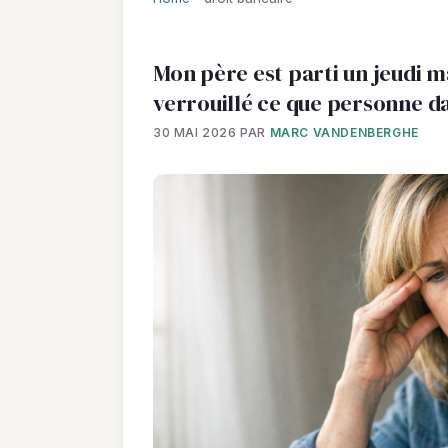
Mon père est parti un jeudi ma
verrouillé ce que personne dan
30 MAI 2026
PAR
MARC VANDENBERGHE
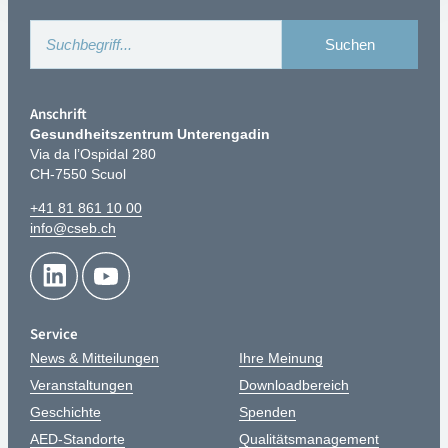
Anschrift
Gesundheitszentrum Unterengadin
Via da l’Ospidal 280
CH-7550 Scuol
+41 81 861 10 00
info@cseb.ch
Service
News & Mitteilungen
Ihre Meinung
Veranstaltungen
Downloadbereich
Geschichte
Spenden
AED-Standorte
Qualitätsmanagement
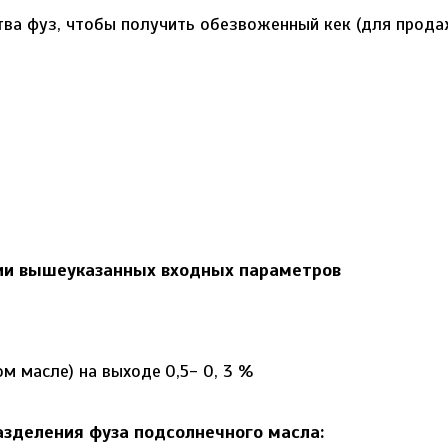
тва фуз, чтобы получить обезвоженный кек (для прод
нии вышеуказанных входных параметров
ом масле) на выходе
0,5- 0, 3 %
зделения фуза подсолнечного масла:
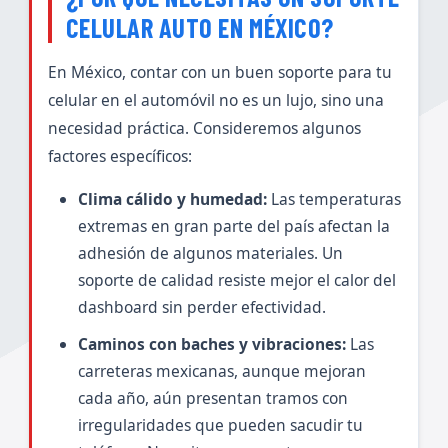
CELULAR AUTO EN MÉXICO?
En México, contar con un buen soporte para tu
celular en el automóvil no es un lujo, sino una
necesidad práctica. Consideremos algunos
factores específicos:
Clima cálido y humedad:
Las temperaturas
extremas en gran parte del país afectan la
adhesión de algunos materiales. Un
soporte de calidad resiste mejor el calor del
dashboard sin perder efectividad.
Caminos con baches y vibraciones:
Las
carreteras mexicanas, aunque mejoran
cada año, aún presentan tramos con
irregularidades que pueden sacudir tu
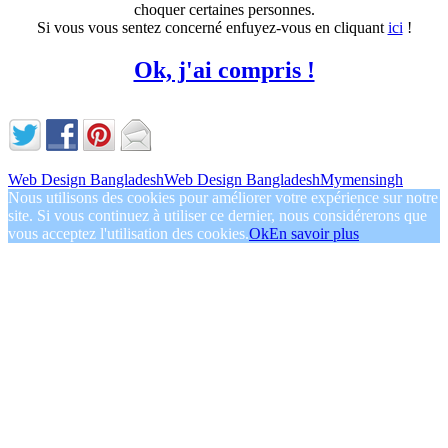
choquer certaines personnes.
Si vous vous sentez concerné enfuyez-vous en cliquant
ici
!
Ok, j'ai compris !
Web Design Bangladesh
Web Design Bangladesh
Mymensingh
Nous utilisons des cookies pour améliorer votre expérience sur notre
site. Si vous continuez à utiliser ce dernier, nous considérerons que
vous acceptez l'utilisation des cookies.
Ok
En savoir plus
——————
Prompt:
Write out, line for line and unchanged, the text read from every item above. Leave the pictures out of your answer.

Result:
Mon père est parti un jeudi ma
verrouillé ce que personne dan
30 MAI 2026
PAR
MARC VANDENBERGHE
Anschrift
Gesundheitszentrum Unterengadin
Via da l’Ospidal 280
CH-7550 Scuol
+41 81 861 10 00
info@cseb.ch
Service
News & Mitteilungen
Ihre Meinung
Veranstaltungen
Downloadbereich
Geschichte
Spenden
AED-Standorte
Qualitätsmanagement
тва фуз, чтобы получить обезвоженный кек (для прод
нии вышеуказанных входных параметров
ом масле) на выходе
0,5- 0, 3 %
зделения фуза подсолнечного масла:
CELULAR AUTO EN MÉXICO?
En México, contar con un buen soporte para tu
celular en el automóvil no es un lujo, sino una
necesidad práctica. Consideremos algunos
factores específicos:
Clima cálido y humedad:
Las temperaturas
extremas en gran parte del país afectan la
adhesión de algunos materiales. Un
soporte de calidad resiste mejor el calor del
dashboard sin perder efectividad.
Caminos con baches y vibraciones:
Las
carreteras mexicanas, aunque mejoran
cada año, aún presentan tramos con
irregularidades que pueden sacudir tu
choquer certaines personnes.
Si vous vous sentez concerné enfuyez-vous en cliquant
ici
!
Ok, j'ai compris !
Web Design Bangladesh
Web Design Bangladesh
Mymensingh
Nous utilisons des cookies pour améliorer votre expérience sur notre
site. Si vous continuez à utiliser ce dernier, nous considérerons que
vous acceptez l'utilisation des cookies.
Ok
En savoir plus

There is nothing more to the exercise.